Limited clinical trial evidence is available for the use of theranostics in prostate cancer and the treatment has not yet been reviewed by the Australian Medicines Regulator – The Therapeutic Goods Administration (TGA).
Access to treatment is authorised via the TGA Special Access Scheme, a scheme for compassionate access to medicines before registration. It is an out of pocket expense for patients as theranostics is not currently covered by Medicare or private health insurance.
Theranostics patient journey
It is important that you feel informed and supported on your Theranostics treatment journey. We are here to answer any questions or concerns you may have. Here are questions that others often ask:
Before treatment commences, your Nuclear Medicine Physician will explain the treatment process, treatment options and any potential side effects. You will receive a care plan tailored to your needs.

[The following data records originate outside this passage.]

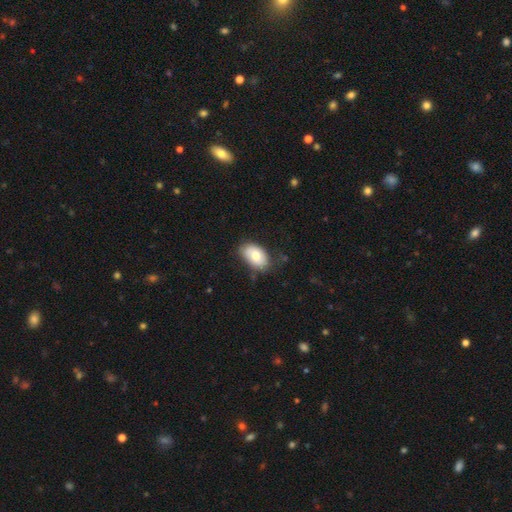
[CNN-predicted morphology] Q: Smooth or featured?
A: smooth (73%); runner-up: featured or disk (20%)
Q: How rounded?
A: in between (91%); runner-up: round (8%)
Q: Merging?
A: none (74%); runner-up: minor disturbance (20%)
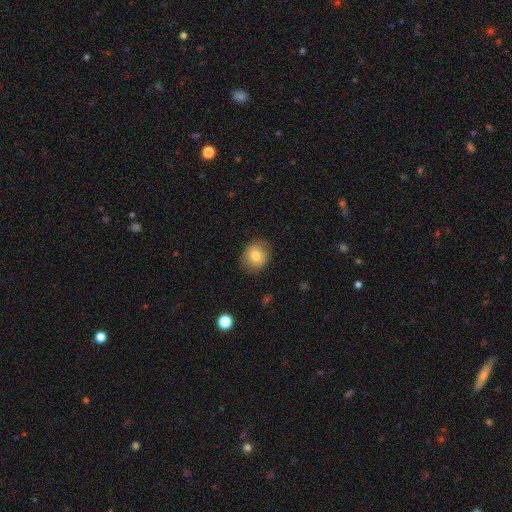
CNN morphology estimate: A smooth galaxy with no disk features (75%) that is round (69%). Merging: none (80%).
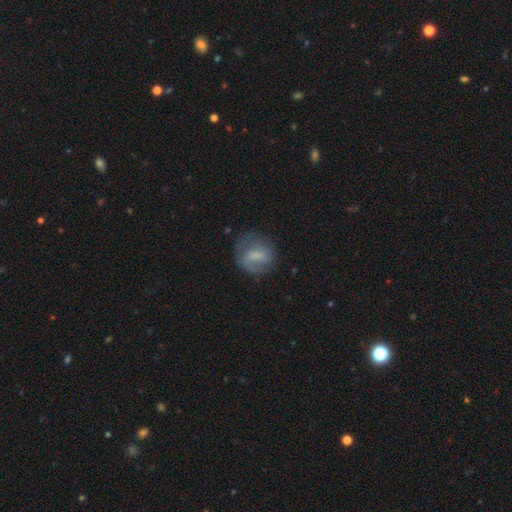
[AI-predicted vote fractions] A smooth galaxy with no disk features (57%) that is round (62%).

Vote fractions:
- Smooth or featured? smooth: 57% / featured or disk: 34% / star or artifact: 9%
- How rounded? round: 62% / in between: 36% / cigar-shaped: 2%
- Merging? none: 60% / minor disturbance: 24% / major disturbance: 15% / merger: 2%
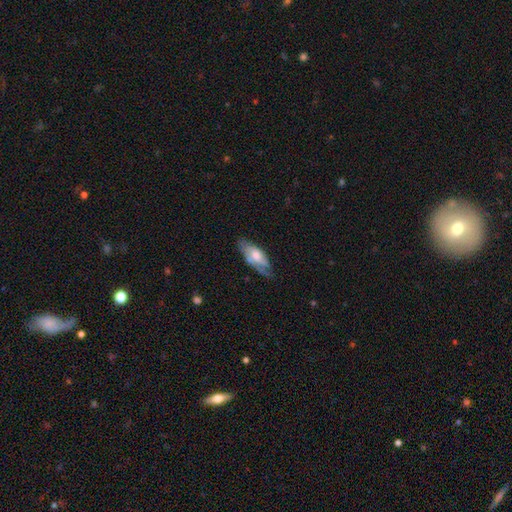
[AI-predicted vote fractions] This appears to be a featured or disk galaxy (57%). Merging: none (57%).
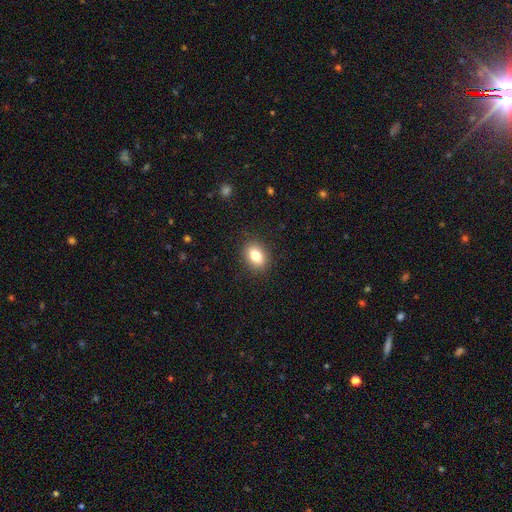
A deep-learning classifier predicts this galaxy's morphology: type=smooth (81%); roundness=in between (74%); merging=none (88%).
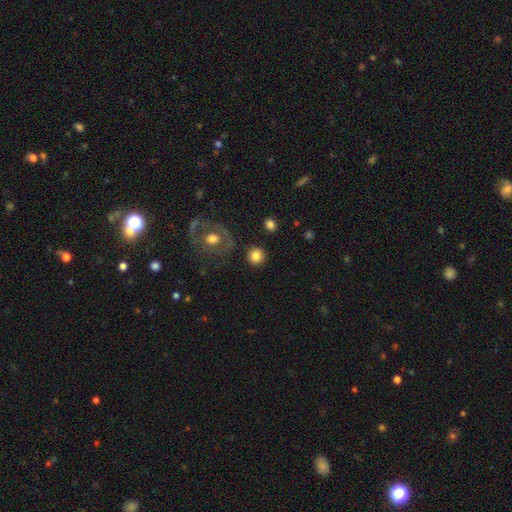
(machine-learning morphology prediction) A smooth galaxy with no disk features (82%) that is round (93%).

Vote fractions:
- Smooth or featured? smooth: 82% / star or artifact: 10% / featured or disk: 9%
- How rounded? round: 93% / in between: 6% / cigar-shaped: 1%
- Merging? none: 88% / minor disturbance: 7% / merger: 3% / major disturbance: 3%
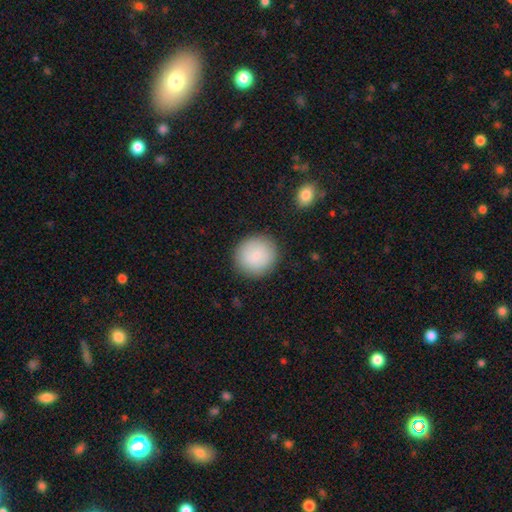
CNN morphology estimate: A smooth galaxy with no disk features (82%) that is round (91%). Merging: none (89%).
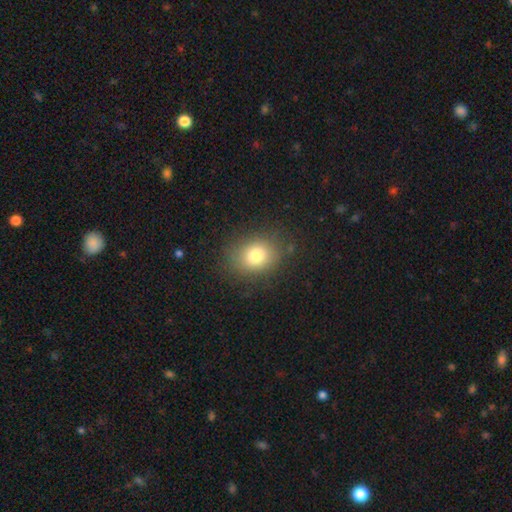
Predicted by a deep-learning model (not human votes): Q: Smooth or featured?
A: smooth (78%); runner-up: star or artifact (12%)
Q: How rounded?
A: round (55%); runner-up: in between (44%)
Q: Merging?
A: none (81%); runner-up: minor disturbance (12%)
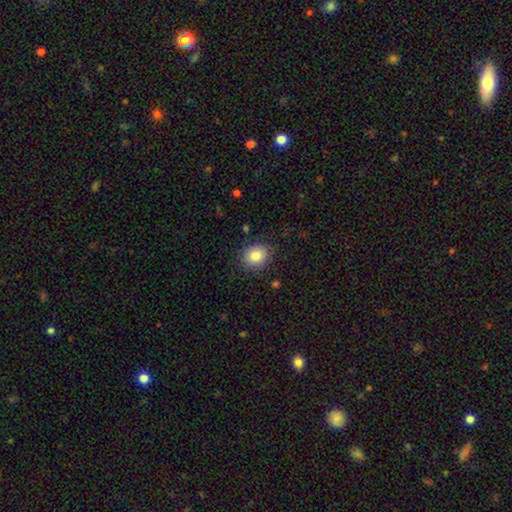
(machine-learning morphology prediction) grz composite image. It shows a smooth galaxy with no disk features (83%) that is round (60%). Merging: none (84%).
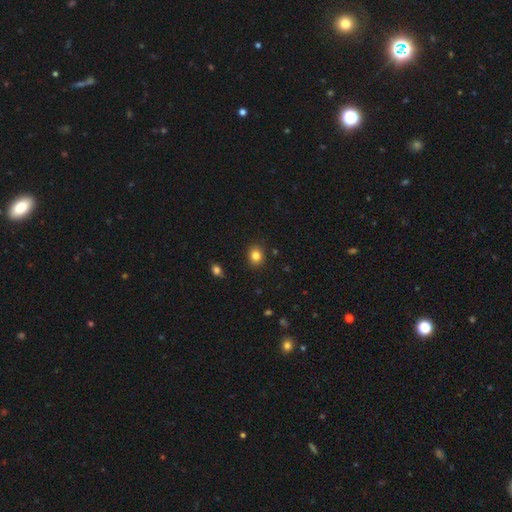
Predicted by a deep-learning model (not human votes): Smooth or featured? Predicted: smooth (p=0.83). How rounded? Predicted: round (p=0.67). Merging? Predicted: none (p=0.89).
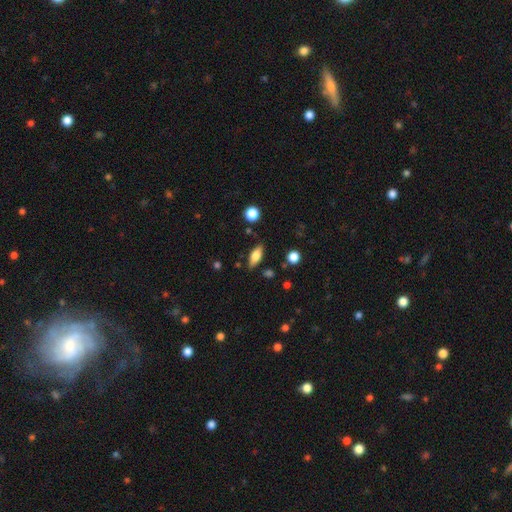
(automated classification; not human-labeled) Smooth or featured? Predicted: smooth (p=0.69). How rounded? Predicted: in between (p=0.77). Merging? Predicted: none (p=0.82).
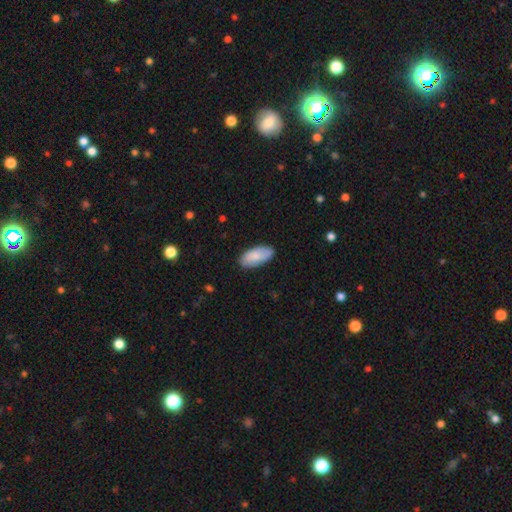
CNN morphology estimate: A smooth galaxy with no disk features (82%) that is in between round and cigar-shaped (92%).

Vote fractions:
- Smooth or featured? smooth: 82% / featured or disk: 13% / star or artifact: 6%
- How rounded? in between: 92% / cigar-shaped: 6% / round: 2%
- Merging? none: 85% / minor disturbance: 12% / major disturbance: 2% / merger: 1%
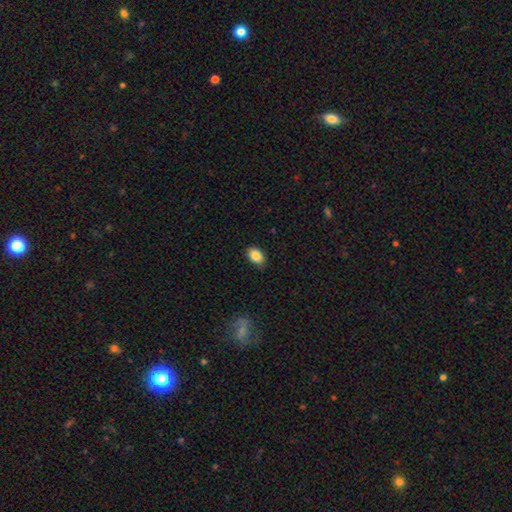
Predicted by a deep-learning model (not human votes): smooth-or-featured: smooth: 85% | star or artifact: 8% | featured or disk: 6%
  how-rounded: in between: 85% | round: 14% | cigar-shaped: 1%
  merging: none: 83% | minor disturbance: 14% | major disturbance: 2% | merger: 1%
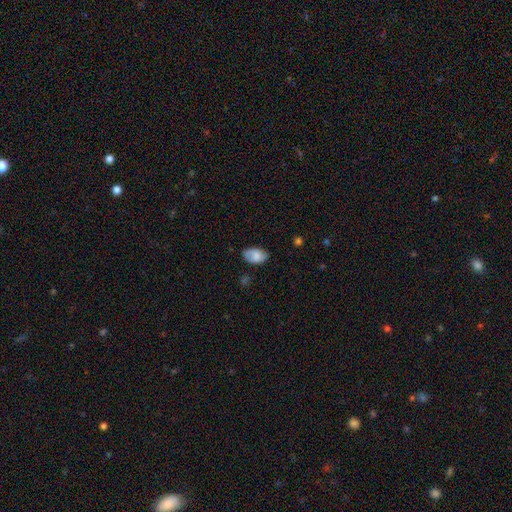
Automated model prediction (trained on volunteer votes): Q: Smooth or featured?
A: smooth (74%); runner-up: featured or disk (18%)
Q: How rounded?
A: in between (92%); runner-up: round (6%)
Q: Merging?
A: none (69%); runner-up: minor disturbance (23%)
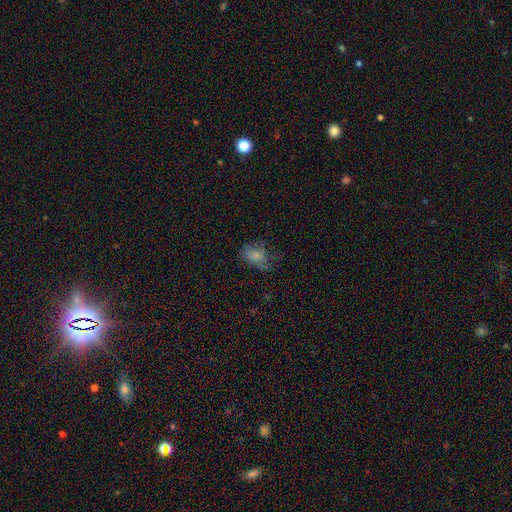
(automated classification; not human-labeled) Q: Smooth or featured?
A: smooth (72%); runner-up: featured or disk (15%)
Q: How rounded?
A: in between (73%); runner-up: round (25%)
Q: Merging?
A: none (48%); runner-up: minor disturbance (28%)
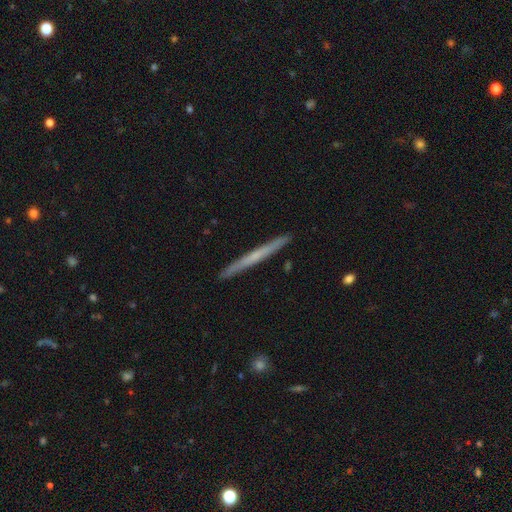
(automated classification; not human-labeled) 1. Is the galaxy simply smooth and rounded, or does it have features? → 53% featured or disk, 42% smooth, 6% star or artifact.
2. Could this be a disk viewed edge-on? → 97% yes, 3% no.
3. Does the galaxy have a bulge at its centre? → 76% none, 20% rounded, 4% boxy.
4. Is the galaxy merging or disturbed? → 92% none, 5% minor disturbance, 1% major disturbance, 1% merger.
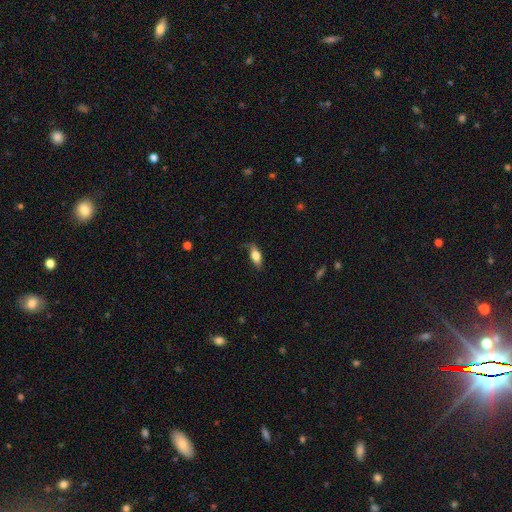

Any out of pocket costs associated with your treatment will be discussed with you in a clear and simple way before you commence treatment.
In order to develop your treatment plan, you will be required to attend a few appointments. These will include a visit to an imaging department and pathology centre for your blood tests.
Prior to receiving your cycle of treatment, your Nuclear medical Medicine Physician will review your results and confirm your treatment plan.
A nurse will assess your overall health status.
You will be given a tour of the department and an overview of what to expect.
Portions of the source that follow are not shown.